Podía coger un autobús hasta la casa de Karmelo, pero preferí ahorrarme el dinero y subir andando desde la salida del metro. El paisaje a mi alrededor no me llamaba la atención: tiendas asaltadas que poco o nada guardaban en su interior, bastante policía yendo y viendo en sus autos o a pie, pequeñas manifestaciones de ciudadanos indignados con la situación y el gobierno y alguna que otra persona tirada en la acera o en un banco público a la que nadie nos acercábamos por miedo al contagio, estuviese o no con el virus. Lo habitual.
Antes de llegar al portal de la casa de Karmelo, me pareció oportuno comprar unas latas de cerveza frías en un colmado que regentaban unos rumanos. Había tanta mugre en el local que tuve que remover las latas para encontrar unas que tuviesen una presencia algo decente. Me cobraron mascullando como para sus adentros y salí a la calle oliendo a caldo retestinado.
Subí unas escaleras desgastadas amparadas por unas paredes llenas de grafitis y desconchones. Cuando llamé a la puerta me abrió una mujer rubiasca de tinte, escotada hasta casi el ombligo.
Al nombrarle a Karmelo, escuché la voz grave de mi amigo.
— Déjale pasar, Marta, que es de confianza.
Estaba sentado, frente a un montón de papelotes arrugados o hechos una bola, y con su inseparable sombrero americano puesto.
— Aupa lagun maitea! – me saludó, estrujándome entre sus brazos.
La casa, destartalada en todo lo que me alcanzaba la vista, estaba llena de libros en desvencijadas estanterías desafiando a la gravedad o por el suelo en montoneras derramadas o hileras pegadas a las paredes del angosto pasillo que conducía a la entrada de la casa.
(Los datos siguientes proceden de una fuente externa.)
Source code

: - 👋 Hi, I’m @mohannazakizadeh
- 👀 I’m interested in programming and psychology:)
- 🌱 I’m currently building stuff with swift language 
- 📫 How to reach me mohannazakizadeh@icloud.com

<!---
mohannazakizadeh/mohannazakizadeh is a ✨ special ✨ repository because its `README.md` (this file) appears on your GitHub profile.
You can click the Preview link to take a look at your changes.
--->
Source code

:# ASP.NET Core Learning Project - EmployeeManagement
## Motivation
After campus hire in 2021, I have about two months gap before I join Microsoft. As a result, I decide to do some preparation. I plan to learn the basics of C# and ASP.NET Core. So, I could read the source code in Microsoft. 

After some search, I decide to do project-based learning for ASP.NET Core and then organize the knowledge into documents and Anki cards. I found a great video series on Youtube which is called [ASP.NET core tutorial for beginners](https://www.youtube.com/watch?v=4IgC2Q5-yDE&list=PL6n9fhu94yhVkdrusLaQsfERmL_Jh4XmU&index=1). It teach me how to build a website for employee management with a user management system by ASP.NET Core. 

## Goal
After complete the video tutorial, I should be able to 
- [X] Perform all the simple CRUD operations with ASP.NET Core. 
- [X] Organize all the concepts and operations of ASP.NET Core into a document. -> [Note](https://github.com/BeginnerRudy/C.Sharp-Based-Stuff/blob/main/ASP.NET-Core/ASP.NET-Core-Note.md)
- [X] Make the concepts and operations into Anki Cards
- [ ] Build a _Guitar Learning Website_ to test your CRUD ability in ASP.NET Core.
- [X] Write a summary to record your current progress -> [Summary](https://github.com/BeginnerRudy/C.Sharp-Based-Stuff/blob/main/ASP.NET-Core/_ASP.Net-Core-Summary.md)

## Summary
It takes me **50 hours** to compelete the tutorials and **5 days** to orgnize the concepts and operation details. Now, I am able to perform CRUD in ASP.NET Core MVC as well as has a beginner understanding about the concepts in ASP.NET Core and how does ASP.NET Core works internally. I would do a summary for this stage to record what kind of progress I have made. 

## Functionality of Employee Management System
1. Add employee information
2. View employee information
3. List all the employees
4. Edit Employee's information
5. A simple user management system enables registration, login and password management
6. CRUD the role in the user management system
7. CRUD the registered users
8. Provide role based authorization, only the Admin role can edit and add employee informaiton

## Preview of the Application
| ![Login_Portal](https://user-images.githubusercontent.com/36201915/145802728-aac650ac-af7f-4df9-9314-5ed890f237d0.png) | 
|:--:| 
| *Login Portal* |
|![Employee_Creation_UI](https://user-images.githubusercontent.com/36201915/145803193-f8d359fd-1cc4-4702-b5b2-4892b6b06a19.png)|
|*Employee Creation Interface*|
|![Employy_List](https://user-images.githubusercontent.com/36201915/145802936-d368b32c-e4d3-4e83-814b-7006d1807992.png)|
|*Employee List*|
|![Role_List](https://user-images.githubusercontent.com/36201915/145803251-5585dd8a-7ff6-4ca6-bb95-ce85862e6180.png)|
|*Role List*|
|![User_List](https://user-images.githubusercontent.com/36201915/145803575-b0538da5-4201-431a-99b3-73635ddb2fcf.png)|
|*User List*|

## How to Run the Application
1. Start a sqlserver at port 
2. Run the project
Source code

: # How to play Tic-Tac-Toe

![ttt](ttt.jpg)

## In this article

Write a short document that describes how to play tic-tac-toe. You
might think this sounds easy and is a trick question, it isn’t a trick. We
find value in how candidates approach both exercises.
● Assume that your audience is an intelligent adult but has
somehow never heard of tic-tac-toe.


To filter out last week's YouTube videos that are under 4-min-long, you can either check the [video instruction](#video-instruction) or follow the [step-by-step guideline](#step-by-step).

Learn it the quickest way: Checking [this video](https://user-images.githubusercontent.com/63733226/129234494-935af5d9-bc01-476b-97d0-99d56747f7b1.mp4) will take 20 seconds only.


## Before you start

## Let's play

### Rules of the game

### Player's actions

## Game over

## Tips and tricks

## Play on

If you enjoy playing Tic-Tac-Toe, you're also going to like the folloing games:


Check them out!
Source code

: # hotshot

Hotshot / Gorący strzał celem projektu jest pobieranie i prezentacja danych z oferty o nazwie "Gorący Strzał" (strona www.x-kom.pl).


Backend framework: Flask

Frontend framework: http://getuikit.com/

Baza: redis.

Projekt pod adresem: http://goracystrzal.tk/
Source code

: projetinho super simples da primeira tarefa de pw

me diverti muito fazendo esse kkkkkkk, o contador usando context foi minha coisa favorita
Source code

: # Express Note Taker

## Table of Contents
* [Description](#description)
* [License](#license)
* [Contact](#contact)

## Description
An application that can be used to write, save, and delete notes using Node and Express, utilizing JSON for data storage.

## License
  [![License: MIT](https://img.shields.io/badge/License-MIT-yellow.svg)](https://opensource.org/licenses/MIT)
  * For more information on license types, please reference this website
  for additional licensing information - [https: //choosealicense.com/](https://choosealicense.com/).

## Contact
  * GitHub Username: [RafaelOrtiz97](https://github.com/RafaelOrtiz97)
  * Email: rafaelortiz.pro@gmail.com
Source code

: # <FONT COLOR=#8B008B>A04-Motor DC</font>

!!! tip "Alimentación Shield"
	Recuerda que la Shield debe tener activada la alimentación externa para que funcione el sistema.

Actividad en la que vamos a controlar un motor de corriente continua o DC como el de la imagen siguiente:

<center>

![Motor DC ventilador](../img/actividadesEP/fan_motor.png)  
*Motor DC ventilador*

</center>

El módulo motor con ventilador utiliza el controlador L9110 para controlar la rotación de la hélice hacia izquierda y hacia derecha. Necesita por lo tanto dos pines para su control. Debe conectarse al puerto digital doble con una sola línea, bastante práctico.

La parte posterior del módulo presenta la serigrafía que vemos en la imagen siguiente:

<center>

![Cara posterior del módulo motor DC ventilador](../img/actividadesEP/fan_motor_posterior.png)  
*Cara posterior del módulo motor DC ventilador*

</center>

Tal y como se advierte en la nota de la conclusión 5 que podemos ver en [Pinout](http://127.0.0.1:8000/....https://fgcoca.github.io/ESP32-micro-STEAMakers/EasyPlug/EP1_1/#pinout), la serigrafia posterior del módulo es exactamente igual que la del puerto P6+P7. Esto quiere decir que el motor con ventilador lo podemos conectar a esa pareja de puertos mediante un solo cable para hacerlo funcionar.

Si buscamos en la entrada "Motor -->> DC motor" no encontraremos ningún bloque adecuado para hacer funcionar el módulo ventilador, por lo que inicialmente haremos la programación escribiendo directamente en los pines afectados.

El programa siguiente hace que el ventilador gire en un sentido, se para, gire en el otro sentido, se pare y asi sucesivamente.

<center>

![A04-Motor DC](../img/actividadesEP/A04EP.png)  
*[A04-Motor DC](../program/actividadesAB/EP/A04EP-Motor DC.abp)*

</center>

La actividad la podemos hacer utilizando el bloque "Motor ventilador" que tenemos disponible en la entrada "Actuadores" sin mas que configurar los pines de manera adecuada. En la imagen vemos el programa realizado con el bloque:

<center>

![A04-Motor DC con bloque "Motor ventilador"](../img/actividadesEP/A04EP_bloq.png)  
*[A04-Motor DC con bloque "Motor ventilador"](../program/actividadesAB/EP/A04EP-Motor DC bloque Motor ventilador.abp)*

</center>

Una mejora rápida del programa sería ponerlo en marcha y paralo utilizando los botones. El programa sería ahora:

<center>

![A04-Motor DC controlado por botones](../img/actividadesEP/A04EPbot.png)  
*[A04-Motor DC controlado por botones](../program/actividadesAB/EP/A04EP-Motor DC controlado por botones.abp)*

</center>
Se me acercó cómplice para cuchichearme: "Nos largamos ya mismo que con la Marta delante no puedo darle a la birra como se merece. Ongi al dago horrela? Las latas nos las llevamos que el Izan hace la vista gorda a un herrikidea como yo"
Tiró de una cazadora vaquera colgada en un clavo y salimos de la casa.
— Para cualquier urgencia andamos en el garito de Izan. Belarria, Marta?
Ella dijo que sí, que bajaría a la peluquería un rato a que "la decoren los pelos".
Tenía un acento extraño que no adiviné procedencia.
— Me cuenta que es ucraniana, pero yo la pinto que es de Getaria, ya sabes por su planta y su dulce olor a pesca.
Me dijo, guiñándome un ojo mientras bajábamos las escaleras.